District to up its mental health efforts
The District 833 School Board informally approved creating a temporary mental health coordinator position Aug. 5 in response to concerns following the suicides of two Woodbury High School students within six weeks this spring.
The one-year position would be filled by choosing a coordinator from among the district's current school psychologists, and hiring someone temporarily to fulfill that person's regular duties.
Porter also made other mental health recommendations in response to concerns raised in June by School Board Member Jim Gelbmann and other board members.
He directed the district's Director of Special Services Erin Metoxen to form a mental health task force of administrators and mental health workers.
Though the task force, which met during July, recommended two full-time positions, Porter pared that to one position and added staff training and other resources.
Forming problem solving teams in each building to identify and support students with mental health problems and other risk factors.
Providing additional training for mental health resource teams, including school psychologists, school nurses, counselors and social workers at a costs of $32,000.
district and building administrators in the problem-solving team model.
Requiring each building to dedicate four hours and each department two hours to mental health-related topics and issues.

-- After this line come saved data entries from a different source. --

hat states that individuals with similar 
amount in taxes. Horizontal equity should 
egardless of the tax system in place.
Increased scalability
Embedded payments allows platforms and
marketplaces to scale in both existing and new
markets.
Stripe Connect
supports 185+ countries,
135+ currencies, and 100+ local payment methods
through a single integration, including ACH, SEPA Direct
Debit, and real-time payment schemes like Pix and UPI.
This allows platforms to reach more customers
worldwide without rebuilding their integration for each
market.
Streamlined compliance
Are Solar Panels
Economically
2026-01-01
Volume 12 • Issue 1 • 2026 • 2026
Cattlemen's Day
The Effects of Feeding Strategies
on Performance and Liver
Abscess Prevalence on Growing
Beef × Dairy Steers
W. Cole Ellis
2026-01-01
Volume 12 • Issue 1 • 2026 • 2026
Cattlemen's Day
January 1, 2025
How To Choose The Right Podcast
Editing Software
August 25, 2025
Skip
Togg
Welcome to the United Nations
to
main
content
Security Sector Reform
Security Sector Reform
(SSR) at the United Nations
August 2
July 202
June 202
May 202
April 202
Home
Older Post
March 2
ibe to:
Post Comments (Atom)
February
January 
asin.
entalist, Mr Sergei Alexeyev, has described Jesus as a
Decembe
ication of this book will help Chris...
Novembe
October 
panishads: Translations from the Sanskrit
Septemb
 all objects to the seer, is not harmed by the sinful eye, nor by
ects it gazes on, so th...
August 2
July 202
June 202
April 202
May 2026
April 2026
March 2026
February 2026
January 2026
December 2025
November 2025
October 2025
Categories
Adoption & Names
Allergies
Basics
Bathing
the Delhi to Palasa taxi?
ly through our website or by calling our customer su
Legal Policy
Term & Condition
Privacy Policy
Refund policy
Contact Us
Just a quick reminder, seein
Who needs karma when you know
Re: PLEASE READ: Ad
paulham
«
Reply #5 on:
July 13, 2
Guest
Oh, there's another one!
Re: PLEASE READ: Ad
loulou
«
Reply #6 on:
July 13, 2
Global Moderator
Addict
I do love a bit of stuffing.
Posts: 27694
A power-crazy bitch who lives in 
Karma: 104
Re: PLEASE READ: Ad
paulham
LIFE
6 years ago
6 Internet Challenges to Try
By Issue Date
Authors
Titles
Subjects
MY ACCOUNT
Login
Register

One half of the time would be provided by current building resources with the remainder from the district with the cost not to exceed $20,000.
Although the district has 63 mental health workers, they have other responsibilities such as providing career advice or medical care. There is a "lack of clarity, some gaps and some overlap in their areas of responsibility," according to Porter's recommendations.
"The goal is to work smarter and more effectively," Metoxen told the board, "so we're not spending our time doing paperwork."
The new position will also be responsible for coordinating district resources and outside assistance from Washington County, which is pulling back from previous support because of budget limitations, Porter said.
"Who will decide the role of resource teams?" said Board Member Marsha Adou.
Porter said he's looking for a common structure that is shared by schools so team members can help if there is a crisis at another school.
Board Chair Leslee Boyd asked if some mental health workers will balk at job changes that were not there when they were hired.
"They know there's a need for change," Porter said. "There is a general awareness that change is overdue."
Board Member Ron Kath asked if there will be a negative response from the community because of the cost of an additional position. "We hear that we have too many counselors and administrators," he said.
There is a significant amount of work to be done in a short time, Porter said.
It's a one-year aggressive plan on an important issue that the community will support, said Board Member Laurie Johnson.